Starting point is 00:39:33 And that's a subject. So to me, there's a concept of there are things out there that I'm aware of. And while they might have reincarnations, I see them that continuity exists. And those subjects are trying to tell me something. They're doing something. Or there's change happening to them.
Starting point is 00:39:55 And that change, I need to understand. And to me, that's then they have to talk in terms of a sign language. Now, they can use a universal primitive sign language of yes, no, or they can use more expressive sign language or even invent their own sign language, but a minimal set of signs. And they express that sign.
Starting point is 00:40:15 And how they do that is they admit, basically, I'm a subject, here's who I am, here's my sign, this word. You, of course, you have to understand what that sign is, but there is a word and whatever that behavior on the need, That's the contract that will stay always there. They're telling you something, even though how they calculate it, how it happens or how it's derived is just that word.
Starting point is 00:40:41 And that's the contract. So we have contracts for APIs. I'm saying we have contracts for observability. And as I said, we already have that with HTTP codes. So everyone's invented some kind of code to indicate something. So we already have that. So that's the first stage. Think of the world that it has.
Starting point is 00:40:59 subjects, they have a sign and they emit it as a signal. And the signal is basically, hey, it's me, I've got a sign to tell you. And here. Now, someone can subscribe to that. So now we're coming down to there are things in the world that are seeing other things doing things, which is like social intelligence. If I'm an ape and there's another ape and if I see a predator and I start screaming or then they all get the signs. So I'm broadcasting signs. My body and my actions emit something, which is a great way of communicating something that I'm seeing. So now we get to that sometimes a sign is not just about me, that I am also a source of a sign, and sometimes a source is myself, and sometimes that source is someone else.

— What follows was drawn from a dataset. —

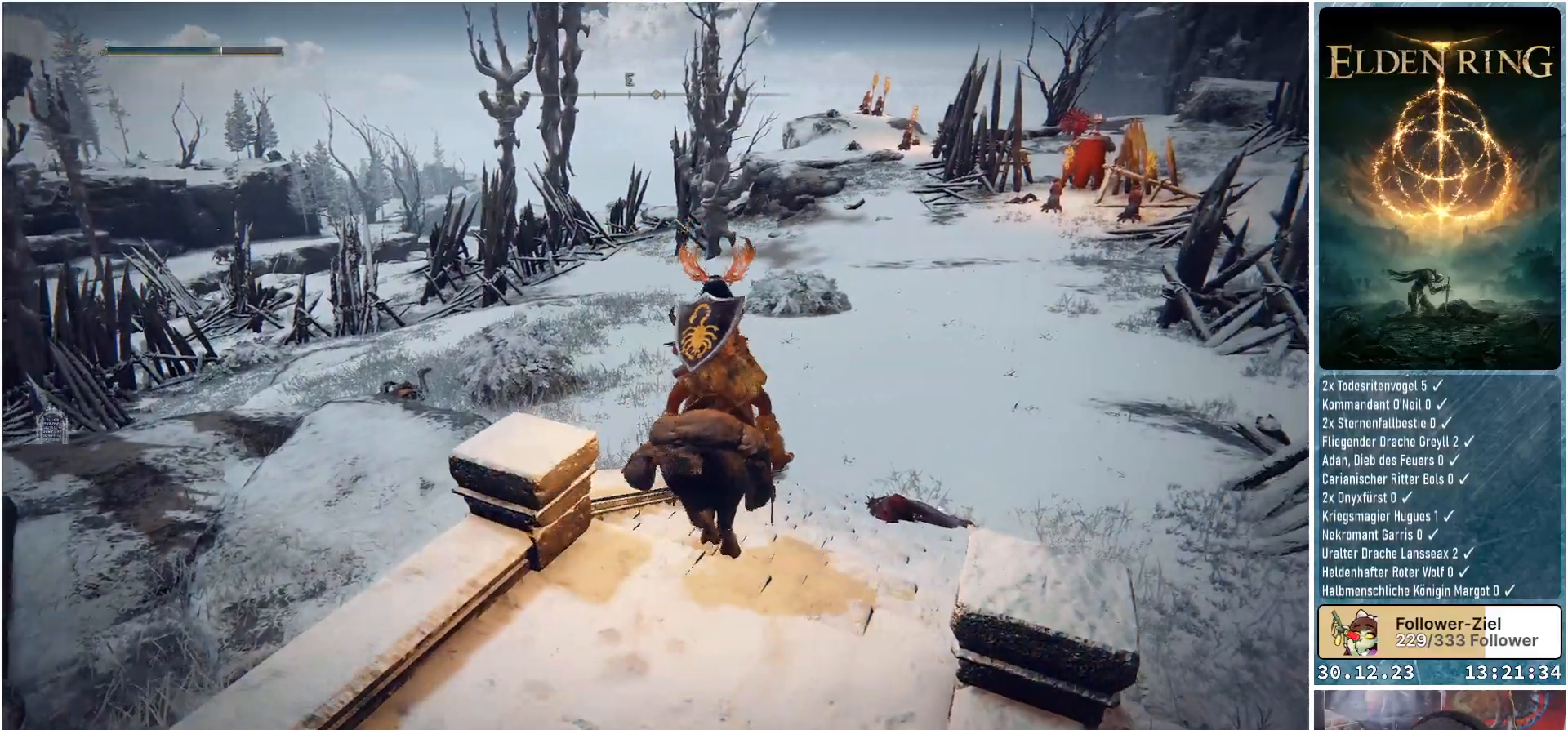
{"buttons": [], "left_stick": "up", "right_stick": "down-left", "events": [[50, "right_stick", "left"], [200, "right_stick", "down-left"]]}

Starting point is 00:41:47 So if we think about social networks, in social networks, we are judging each other. If someone comes to you, trust is a very important thing in social networks, But trust comes about by, first of all, vigilance, surveillance of the person that you've delegated to, but also people telling you about that person, whether they're trustworthy. So we are picking up signals from everywhere. And when I looked at microservices systems, I seen this collection of agents communicating with each other, whatever which way they do it, messaging, event base or RPC or file base or anything. They're all trying to coordinate work together, but they're also judging each other.
Starting point is 00:42:25 And they have the ability to judge. They have ability to tell themselves what they're doing and also what they see. So sometimes you have a signal that says, I'm a source, but the subject of the signal is someone else. And I want to tell you what I think about it, which is a sign. So what you get then is, at one level you get signals that are very factual, very kind of close to what we have with metrics. They're just telling you about the source itself. like I'm having a good day or bad day. But then they come to another level of judgment assessments.

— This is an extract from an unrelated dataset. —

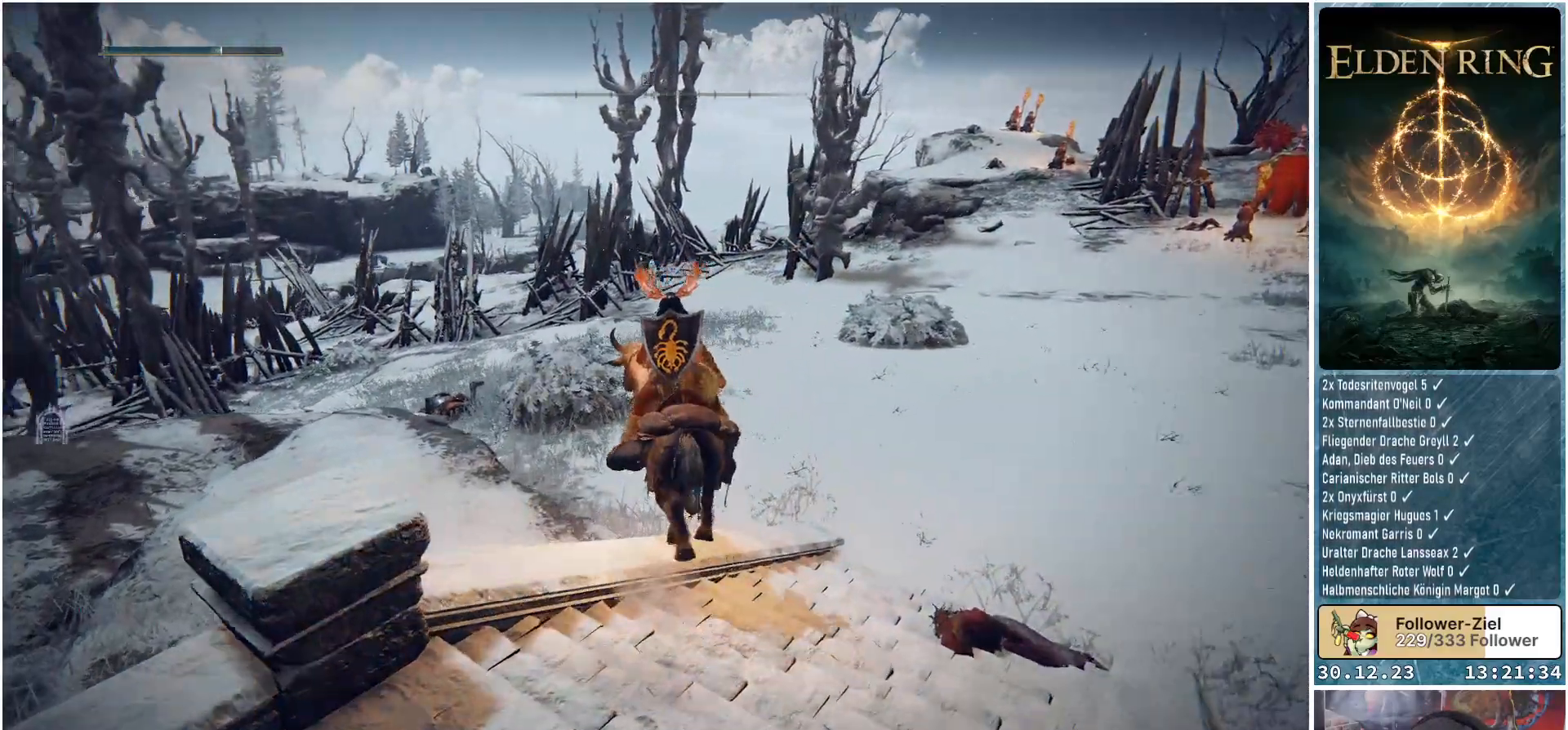
{"buttons": [], "left_stick": "up", "right_stick": "down-left", "events": []}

Starting point is 00:43:01 And this is where I realize that we take signals from various people and we make assessments and we judge them and we emit them. So we do this on LinkedIn. We might say that person is not nice. That person is nice. Elon Musk is down or up to day, whatever they're doing. But we're judging their action. So someone does something immediate, we judge them, we emit a sign. about that person.
Starting point is 00:43:26 So what you see then is you have the low-level stimulus gets interpreted by subjects, their own behavior. They tell people what they've done, but they tell it in the language that's understandable, universal. That goes to other people
Starting point is 00:43:40 that are other services or judge subjects, and they're judging other subjects. And then they make a judgment, they might judge even themselves, but they're also judging others and they admit it. But what they emit is also a signal.

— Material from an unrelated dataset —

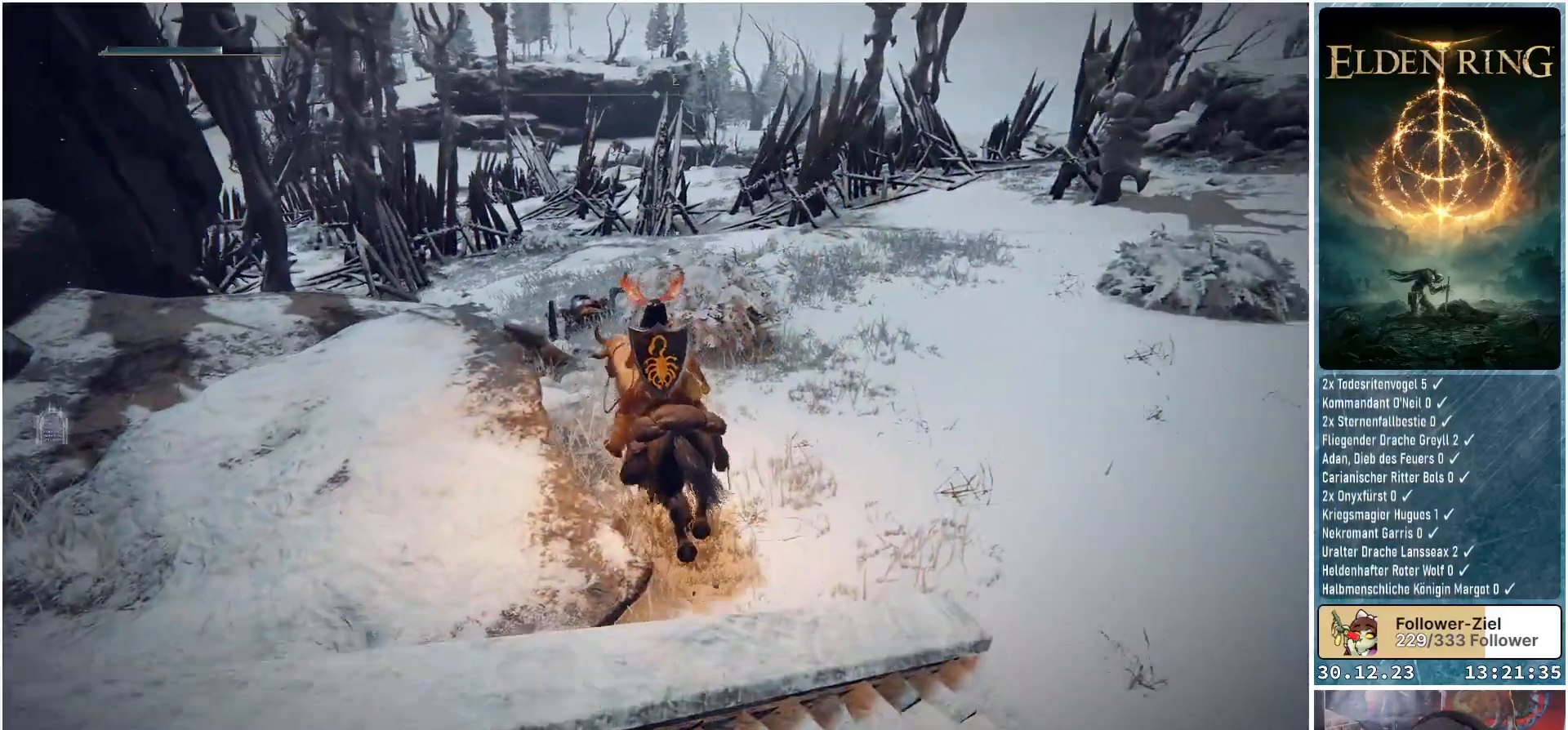
{"buttons": [], "left_stick": "up", "right_stick": "down-right", "events": [[66, "right_stick", "center"], [484, "right_stick", "down-right"]]}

Starting point is 00:43:54 And what you get then is you get this higher level of crunching numbers down or crunching low-level stimulus into very informative information because what you get, while this might be an explosion because everyone's talking about each other, we're still, we pull that collective intelligence of what I'm getting from my environment, what that person, what that subject told me about that subject, and what I'm seeing when I interact with that subject, I turn that into a kind of like a scorecard. It's just a quick way. It's a simple way of doing it.
Starting point is 00:44:26 Of course, you would do various different models. And you turn that in, and then I make a judgment. And that also changes my behavior if I'm a service, but I can also emit that information and that it goes up to something else, which could be looking at the whole collective. It's everyone satisfied with each other. So I'm trying to build up this kind of layers of collective intelligence of very high levels where we're thinking close to society
Starting point is 00:44:52 is everyone happy? How are people voting? And I'm trying to do that at a distributed environment and building this kind of language. So I see basic signs, I see status. It's always awareness, awareness signs. Tell me something. Tell me about operation outcome or some kind of threshold breach. Second level, make me assessment.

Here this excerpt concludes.